McLaughlin met fin à une longue attente
Scott McLaughlin a remporté la course à Laguna Seca, mettant fin à 35 courses sans victoire. Le Néo-Zélandais est passé à l'IndyCar depuis les Supercars australiennes, où il a gagné trois championnats, et a signé sa première victoire en série en 2021. Sa disette s'était étendue sur trois saisons, et la victoire est venue sur un circuit où la position en piste et la gestion des pneus décident du résultat.
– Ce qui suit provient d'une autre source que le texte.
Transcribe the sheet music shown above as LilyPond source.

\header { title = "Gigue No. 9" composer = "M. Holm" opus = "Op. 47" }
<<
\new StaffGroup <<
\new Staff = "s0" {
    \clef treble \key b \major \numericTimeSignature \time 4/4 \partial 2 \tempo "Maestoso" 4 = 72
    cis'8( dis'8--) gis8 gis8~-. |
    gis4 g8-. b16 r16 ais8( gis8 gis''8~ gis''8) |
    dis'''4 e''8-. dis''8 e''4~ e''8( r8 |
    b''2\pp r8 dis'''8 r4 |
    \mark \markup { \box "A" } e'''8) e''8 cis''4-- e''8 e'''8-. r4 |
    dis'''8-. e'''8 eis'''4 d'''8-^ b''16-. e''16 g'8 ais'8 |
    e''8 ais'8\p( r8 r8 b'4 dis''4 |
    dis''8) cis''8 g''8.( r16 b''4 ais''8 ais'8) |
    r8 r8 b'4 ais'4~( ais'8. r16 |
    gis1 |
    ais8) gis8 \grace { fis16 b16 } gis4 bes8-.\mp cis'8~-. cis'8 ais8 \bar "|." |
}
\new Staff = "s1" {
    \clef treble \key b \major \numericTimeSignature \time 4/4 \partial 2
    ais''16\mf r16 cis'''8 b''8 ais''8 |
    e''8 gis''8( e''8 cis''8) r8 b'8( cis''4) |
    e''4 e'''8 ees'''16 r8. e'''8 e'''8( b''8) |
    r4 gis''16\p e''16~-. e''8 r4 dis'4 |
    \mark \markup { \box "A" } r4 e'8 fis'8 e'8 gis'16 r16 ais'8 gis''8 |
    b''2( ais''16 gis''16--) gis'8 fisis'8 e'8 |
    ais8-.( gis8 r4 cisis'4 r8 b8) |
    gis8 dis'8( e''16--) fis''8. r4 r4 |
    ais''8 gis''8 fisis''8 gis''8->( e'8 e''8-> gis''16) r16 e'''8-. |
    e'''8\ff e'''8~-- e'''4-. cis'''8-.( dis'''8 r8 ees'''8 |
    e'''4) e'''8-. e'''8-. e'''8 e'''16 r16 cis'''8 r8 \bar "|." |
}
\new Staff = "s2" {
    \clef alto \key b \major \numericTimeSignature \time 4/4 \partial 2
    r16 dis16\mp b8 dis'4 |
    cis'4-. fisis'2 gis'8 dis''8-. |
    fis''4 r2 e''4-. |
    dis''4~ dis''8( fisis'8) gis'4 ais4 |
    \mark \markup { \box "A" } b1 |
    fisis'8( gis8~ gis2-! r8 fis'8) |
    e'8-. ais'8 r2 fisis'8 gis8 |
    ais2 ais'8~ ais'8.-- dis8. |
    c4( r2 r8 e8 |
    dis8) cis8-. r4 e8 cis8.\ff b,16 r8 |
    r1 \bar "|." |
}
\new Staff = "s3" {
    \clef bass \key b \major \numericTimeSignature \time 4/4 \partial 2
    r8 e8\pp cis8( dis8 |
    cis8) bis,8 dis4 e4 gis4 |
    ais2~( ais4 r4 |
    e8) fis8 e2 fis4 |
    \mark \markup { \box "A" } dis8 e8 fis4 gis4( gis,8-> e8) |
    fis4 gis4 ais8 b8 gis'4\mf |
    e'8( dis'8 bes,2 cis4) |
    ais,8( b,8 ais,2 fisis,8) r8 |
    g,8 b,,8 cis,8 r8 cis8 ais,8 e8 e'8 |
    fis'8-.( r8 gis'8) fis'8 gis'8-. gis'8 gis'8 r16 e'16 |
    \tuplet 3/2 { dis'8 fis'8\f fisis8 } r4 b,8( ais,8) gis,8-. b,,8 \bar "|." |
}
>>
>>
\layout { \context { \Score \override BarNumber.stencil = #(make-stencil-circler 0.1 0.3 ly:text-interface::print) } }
Le Corkscrew de Laguna Seca, la plongée aveugle gauche-droite dans la colline, reste l'un des virages les plus exigeants du sport, et la course a l'habitude de se jouer sur la stratégie carburant en fin d'épreuve.
Ce que la finale a réglé
Le championnat était l'enjeu principal, et l'avance de Palou a tenu. Les équipes se tournent maintenant vers l'intersaison, où contrats de pilotes, programmes moteurs et règles hybrides domineront les débats. Pour Palou, la question qui suit un cinquième titre est simple : jusqu'où le total peut-il aller.